**Énoncé A**
Répondez aux questions suivantes en vous appuyant sur l'extrait ci-dessous :
(i) Quelles deux attitudes envers le créateur l'extrait donne-t-il comme possibles ?
(ii) Selon l'extrait, qu'est-ce qui est rationnellement impensable ?
(iii) De quoi la raison doit-elle « cerner » l'idée de Dieu ?

**Extrait du texte**
☆ ☆ ☆ ☆

Je me situe comme une créature, en relation avec un créateur. C'est là ma dépendance. Ma relation de créature à un créateur n'est pas seulement pensée comme une démarche intellectuelle, mais elle est aussi vécue, et nous la vivons comme nous la comprenons. Et selon l'idée que nous nous en faisons, elle commande des sentiments et des attitudes différents. On peut avoir une attitude d'esclave ou une réaction de fils aimant. En réalité, nous vivons un mélange instable d'attitudes plus ou moins contradictoires. D'où la nécessité d'y voir un peu plus clair.
Quel Dieu ?
Peut-on connaître Dieu par la raison ? Certes, je peux affirmer en toute certitude l'existence de quelqu'un sans le connaître personnellement. Mais pour Dieu ? Est-ce que je peux le connaître simplement en faisant usage de ma propre raison ? Oui, je le pense. Pour moi, l'athéisme est rationnellement impensable. Mais ce que la raison dit de Dieu par ses seules ressources, elle ne peut le dire qu'en critiquant son propre langage. Il lui faut "cerner" l'idée de Dieu de négations, écarter tout ce qui est pure imagination, éviter les sources d'illusions.

☆ ☆ ☆ ☆

**Données de l'exercice**
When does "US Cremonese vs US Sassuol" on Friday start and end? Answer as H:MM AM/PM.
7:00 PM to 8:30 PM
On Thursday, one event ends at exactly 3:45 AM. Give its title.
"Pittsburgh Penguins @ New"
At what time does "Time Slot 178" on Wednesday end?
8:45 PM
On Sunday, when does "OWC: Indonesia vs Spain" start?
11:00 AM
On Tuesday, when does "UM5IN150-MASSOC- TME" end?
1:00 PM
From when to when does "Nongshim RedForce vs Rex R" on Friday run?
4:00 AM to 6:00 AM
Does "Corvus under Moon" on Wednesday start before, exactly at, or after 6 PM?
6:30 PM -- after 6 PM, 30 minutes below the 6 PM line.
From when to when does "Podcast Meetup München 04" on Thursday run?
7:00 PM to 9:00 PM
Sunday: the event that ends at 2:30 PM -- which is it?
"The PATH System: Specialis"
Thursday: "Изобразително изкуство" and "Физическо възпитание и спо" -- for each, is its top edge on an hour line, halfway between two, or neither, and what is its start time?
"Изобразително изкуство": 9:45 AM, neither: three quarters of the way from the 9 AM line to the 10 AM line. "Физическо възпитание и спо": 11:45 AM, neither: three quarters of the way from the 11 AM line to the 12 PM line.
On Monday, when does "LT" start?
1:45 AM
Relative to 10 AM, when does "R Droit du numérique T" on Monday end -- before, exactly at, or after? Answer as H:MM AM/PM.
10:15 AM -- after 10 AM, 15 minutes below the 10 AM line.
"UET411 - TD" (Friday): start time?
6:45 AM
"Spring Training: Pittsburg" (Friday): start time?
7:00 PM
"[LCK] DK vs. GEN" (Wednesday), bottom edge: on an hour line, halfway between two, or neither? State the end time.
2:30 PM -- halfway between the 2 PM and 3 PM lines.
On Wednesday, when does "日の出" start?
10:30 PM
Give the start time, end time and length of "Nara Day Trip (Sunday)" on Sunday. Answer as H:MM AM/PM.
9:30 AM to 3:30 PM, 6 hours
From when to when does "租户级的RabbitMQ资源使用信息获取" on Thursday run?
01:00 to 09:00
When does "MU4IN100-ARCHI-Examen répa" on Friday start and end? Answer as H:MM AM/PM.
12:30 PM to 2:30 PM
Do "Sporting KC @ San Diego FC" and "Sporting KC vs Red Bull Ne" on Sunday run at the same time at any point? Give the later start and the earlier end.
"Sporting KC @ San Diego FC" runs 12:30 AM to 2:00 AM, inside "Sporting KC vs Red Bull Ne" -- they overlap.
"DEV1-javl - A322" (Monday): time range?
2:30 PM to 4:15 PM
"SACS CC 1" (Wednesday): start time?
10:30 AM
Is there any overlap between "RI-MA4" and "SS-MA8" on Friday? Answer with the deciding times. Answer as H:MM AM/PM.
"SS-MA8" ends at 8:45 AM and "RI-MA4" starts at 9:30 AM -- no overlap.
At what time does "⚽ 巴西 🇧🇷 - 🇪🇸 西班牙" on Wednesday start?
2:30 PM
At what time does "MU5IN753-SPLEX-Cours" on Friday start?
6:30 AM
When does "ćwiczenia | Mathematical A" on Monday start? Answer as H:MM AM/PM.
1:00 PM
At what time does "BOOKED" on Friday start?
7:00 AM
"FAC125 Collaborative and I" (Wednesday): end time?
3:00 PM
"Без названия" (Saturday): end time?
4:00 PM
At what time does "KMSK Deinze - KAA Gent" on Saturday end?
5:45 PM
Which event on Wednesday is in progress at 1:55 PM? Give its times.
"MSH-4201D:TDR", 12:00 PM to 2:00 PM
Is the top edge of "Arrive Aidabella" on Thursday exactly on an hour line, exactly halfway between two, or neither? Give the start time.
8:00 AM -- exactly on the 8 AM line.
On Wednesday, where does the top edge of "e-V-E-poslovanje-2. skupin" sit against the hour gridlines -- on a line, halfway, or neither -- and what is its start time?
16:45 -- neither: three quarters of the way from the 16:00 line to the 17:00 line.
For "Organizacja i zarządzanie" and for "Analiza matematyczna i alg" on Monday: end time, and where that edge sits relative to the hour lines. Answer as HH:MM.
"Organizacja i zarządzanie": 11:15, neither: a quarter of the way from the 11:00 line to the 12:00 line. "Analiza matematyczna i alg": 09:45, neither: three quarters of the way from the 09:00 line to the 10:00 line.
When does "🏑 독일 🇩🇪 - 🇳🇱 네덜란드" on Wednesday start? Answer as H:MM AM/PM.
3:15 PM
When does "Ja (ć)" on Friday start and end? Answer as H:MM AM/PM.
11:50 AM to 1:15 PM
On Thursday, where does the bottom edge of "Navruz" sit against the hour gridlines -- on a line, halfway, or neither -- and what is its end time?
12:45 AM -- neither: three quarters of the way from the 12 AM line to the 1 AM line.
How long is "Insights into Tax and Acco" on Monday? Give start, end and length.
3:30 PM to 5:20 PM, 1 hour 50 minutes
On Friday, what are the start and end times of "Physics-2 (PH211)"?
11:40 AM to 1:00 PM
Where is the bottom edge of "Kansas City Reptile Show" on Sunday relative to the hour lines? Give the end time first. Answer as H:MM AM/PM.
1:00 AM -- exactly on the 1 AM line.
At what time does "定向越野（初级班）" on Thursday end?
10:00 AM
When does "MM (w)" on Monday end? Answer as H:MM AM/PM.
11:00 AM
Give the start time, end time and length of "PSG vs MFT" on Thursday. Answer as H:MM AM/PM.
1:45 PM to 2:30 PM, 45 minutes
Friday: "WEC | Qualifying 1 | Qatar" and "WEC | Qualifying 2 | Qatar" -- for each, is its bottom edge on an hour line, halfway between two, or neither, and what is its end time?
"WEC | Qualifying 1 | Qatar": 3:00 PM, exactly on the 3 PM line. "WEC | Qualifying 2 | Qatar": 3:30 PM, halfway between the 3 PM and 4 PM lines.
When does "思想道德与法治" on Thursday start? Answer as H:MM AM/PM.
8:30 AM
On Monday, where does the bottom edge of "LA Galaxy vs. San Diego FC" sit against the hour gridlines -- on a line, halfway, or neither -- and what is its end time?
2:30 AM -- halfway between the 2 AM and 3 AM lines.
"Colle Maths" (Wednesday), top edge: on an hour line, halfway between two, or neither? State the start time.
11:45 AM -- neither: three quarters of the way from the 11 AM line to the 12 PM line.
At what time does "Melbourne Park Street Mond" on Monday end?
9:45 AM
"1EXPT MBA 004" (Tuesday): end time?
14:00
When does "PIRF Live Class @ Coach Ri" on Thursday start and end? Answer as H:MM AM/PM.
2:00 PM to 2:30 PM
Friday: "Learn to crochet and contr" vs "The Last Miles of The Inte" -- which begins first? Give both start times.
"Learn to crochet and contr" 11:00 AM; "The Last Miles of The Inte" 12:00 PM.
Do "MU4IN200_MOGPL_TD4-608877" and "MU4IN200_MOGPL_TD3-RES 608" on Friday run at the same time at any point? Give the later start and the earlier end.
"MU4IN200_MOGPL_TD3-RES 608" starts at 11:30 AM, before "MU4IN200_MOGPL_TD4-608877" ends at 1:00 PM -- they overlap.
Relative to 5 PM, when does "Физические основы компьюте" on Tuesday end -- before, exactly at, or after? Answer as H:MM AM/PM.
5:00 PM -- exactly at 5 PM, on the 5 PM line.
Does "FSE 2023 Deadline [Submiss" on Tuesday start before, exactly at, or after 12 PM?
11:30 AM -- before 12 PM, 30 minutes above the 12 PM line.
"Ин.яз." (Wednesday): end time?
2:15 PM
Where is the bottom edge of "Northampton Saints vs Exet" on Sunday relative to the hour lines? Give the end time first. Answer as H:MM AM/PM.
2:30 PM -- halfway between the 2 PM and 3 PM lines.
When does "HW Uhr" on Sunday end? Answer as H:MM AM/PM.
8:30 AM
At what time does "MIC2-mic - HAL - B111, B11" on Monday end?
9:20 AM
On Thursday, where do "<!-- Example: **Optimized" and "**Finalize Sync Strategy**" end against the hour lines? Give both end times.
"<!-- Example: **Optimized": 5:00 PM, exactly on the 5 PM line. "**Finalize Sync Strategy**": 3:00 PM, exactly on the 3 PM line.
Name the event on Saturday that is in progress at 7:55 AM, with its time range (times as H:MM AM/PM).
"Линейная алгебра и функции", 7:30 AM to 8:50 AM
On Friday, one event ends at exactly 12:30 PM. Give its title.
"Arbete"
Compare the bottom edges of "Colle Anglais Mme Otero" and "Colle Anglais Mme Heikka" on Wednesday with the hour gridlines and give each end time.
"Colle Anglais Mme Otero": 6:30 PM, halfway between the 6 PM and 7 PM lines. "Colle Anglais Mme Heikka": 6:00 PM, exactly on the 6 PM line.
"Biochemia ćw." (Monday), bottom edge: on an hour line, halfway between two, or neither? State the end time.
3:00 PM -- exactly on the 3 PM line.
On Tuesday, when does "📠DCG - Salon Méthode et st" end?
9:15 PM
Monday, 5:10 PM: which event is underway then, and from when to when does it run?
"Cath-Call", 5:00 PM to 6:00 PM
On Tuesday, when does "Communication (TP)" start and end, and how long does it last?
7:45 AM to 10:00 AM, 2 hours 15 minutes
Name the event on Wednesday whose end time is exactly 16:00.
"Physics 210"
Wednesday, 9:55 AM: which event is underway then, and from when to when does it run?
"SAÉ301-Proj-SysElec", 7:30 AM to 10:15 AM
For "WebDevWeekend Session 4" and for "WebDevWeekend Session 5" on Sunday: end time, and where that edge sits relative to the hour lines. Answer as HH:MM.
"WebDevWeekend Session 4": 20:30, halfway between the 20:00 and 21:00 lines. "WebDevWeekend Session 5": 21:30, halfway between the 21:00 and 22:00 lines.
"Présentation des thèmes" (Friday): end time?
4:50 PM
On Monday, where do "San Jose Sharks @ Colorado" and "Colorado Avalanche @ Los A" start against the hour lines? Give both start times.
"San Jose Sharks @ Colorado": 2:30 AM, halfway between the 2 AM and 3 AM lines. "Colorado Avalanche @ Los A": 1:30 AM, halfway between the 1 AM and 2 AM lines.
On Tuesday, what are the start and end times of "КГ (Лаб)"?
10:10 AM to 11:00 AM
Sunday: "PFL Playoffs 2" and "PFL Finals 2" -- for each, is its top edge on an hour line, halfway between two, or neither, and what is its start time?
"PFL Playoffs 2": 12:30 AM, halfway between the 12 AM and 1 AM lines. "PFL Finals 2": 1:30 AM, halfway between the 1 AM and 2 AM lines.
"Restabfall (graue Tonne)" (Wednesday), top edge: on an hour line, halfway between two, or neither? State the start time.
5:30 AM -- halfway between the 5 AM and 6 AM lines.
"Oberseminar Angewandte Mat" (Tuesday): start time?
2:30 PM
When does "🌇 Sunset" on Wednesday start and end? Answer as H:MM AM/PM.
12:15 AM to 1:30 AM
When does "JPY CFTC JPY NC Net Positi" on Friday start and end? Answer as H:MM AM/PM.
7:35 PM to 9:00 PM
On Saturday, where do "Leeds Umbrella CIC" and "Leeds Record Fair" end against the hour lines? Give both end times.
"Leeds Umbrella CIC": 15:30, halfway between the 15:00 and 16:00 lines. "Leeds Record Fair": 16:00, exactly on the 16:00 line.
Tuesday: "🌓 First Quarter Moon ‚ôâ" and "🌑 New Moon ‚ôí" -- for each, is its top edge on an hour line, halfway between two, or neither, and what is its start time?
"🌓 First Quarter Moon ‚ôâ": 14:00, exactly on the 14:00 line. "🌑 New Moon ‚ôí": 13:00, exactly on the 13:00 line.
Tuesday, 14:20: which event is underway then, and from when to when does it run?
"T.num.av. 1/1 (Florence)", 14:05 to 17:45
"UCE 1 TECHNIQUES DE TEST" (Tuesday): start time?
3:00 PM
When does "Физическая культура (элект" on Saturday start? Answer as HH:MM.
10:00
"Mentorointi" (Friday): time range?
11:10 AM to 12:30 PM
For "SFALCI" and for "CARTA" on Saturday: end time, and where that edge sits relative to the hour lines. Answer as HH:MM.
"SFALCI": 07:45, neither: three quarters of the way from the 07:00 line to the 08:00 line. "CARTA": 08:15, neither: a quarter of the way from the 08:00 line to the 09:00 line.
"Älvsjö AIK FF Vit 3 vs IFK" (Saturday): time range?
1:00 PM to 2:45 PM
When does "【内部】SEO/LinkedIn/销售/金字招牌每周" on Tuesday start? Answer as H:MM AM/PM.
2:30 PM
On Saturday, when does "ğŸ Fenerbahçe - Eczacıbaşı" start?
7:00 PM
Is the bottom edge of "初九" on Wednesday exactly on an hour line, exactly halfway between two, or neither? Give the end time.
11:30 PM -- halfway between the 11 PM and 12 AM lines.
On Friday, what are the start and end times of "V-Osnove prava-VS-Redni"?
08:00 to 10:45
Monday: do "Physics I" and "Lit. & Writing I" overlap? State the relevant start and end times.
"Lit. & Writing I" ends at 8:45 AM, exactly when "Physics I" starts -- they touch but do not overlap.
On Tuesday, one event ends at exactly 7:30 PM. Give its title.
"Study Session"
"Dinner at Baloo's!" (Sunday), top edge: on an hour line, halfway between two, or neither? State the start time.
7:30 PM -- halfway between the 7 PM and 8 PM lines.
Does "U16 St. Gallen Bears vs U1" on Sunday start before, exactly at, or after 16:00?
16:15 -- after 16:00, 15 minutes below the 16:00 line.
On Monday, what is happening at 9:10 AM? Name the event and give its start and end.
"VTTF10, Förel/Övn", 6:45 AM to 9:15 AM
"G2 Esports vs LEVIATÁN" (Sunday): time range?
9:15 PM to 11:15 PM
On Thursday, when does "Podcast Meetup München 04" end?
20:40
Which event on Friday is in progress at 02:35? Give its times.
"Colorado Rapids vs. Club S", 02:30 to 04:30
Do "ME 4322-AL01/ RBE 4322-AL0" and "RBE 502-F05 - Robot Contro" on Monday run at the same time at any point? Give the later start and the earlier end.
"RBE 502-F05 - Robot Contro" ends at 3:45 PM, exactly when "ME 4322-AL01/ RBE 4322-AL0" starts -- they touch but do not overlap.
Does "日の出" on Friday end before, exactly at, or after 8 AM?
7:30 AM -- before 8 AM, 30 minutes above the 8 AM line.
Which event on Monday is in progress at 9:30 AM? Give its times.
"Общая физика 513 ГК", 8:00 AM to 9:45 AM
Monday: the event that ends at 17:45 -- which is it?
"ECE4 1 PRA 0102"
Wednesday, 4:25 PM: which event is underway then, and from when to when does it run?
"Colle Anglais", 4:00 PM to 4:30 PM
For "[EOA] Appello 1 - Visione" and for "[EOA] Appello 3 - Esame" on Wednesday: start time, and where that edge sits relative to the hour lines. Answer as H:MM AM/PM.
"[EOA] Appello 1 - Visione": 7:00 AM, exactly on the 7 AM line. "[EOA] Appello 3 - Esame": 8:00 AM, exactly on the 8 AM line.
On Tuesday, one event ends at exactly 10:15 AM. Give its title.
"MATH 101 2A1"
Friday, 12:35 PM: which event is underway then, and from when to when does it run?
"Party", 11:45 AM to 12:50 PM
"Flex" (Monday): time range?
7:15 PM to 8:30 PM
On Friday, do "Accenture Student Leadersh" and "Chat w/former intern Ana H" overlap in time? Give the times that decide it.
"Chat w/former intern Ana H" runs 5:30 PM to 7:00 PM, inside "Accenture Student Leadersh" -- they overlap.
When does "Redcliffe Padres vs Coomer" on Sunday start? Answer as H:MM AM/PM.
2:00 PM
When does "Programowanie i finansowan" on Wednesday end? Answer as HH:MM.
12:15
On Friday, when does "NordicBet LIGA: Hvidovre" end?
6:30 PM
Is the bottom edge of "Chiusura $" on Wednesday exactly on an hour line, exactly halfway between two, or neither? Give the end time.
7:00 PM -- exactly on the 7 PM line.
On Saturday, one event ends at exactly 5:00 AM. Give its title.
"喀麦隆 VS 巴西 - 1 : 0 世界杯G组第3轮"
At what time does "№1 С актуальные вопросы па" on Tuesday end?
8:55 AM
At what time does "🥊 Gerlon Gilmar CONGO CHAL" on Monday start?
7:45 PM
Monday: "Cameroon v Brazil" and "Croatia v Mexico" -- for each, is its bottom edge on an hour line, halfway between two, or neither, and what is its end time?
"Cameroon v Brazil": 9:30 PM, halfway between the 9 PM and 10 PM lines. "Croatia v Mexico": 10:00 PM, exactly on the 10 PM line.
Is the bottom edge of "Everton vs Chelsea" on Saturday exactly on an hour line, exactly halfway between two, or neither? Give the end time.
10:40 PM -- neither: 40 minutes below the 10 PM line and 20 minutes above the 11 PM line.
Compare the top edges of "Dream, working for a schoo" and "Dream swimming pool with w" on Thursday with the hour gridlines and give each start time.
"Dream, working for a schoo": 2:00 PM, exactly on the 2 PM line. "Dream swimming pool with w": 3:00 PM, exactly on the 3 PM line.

☆ ☆ ☆ ☆

**Énoncé B**
Comptez les lignes de la liste ci-dessus qui contiennent la chaîne « matematyczna », puis donnez seulement ce nombre.

**Réponse correcte A**
(i) Une attitude d'esclave ou une réaction de fils aimant.
(ii) L'athéisme.
(iii) De négations.

**Réponse correcte B**
2